WORK INSTRUCTIONS> Print the lines below word for word, starting with the line that contains "Read the value at The Front." and running through the line that contains "Is it true that", both included. Leave out any pictures.

SUPPLIED INFORMATION>

((

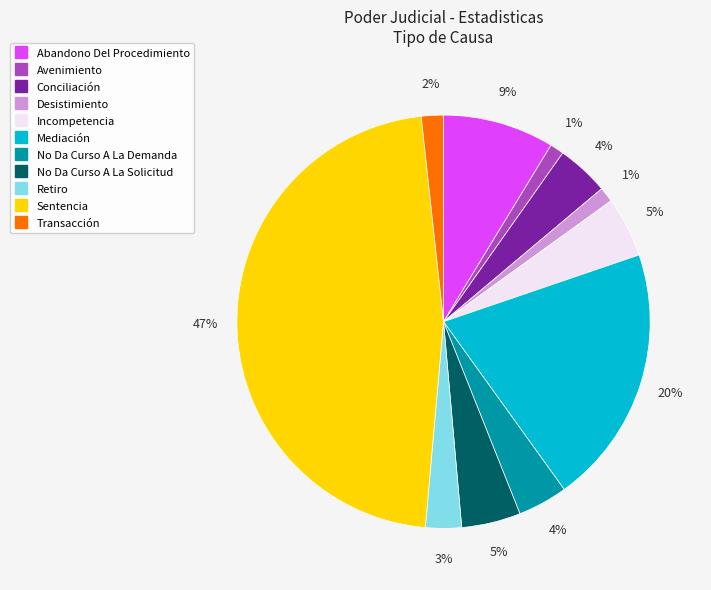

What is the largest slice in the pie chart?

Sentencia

))
((

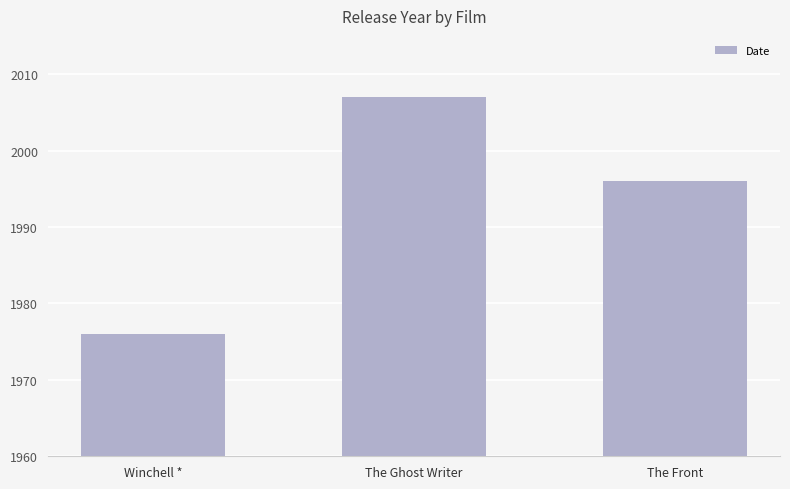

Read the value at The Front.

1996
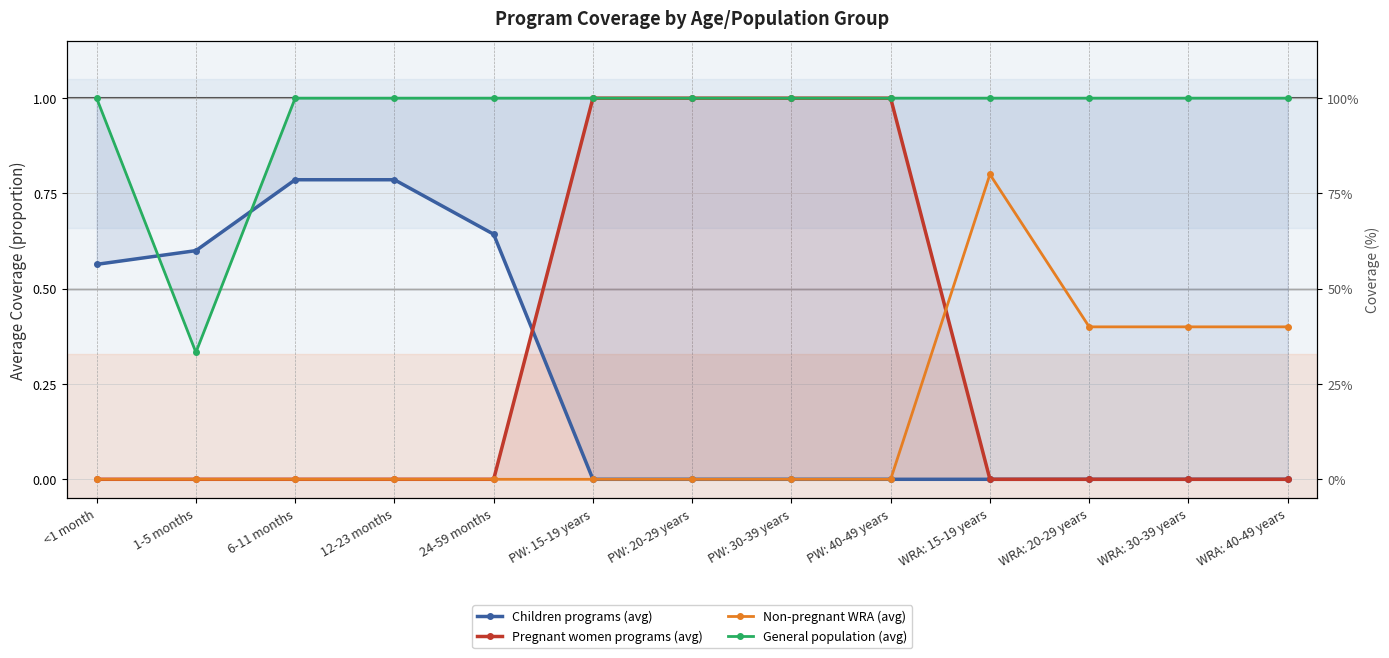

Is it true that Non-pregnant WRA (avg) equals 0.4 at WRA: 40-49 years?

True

))
((

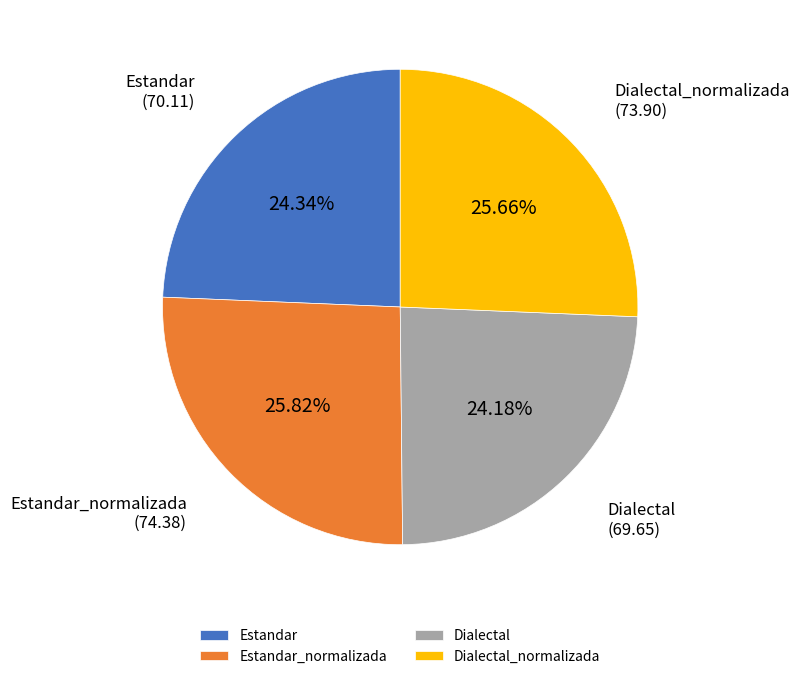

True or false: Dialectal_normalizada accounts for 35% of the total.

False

))

SOLUTION FOR THIS TASK>
Read the value at The Front.

1996

Is it true that Non-pregnant WRA (avg) equals 0.4 at WRA: 40-49 years?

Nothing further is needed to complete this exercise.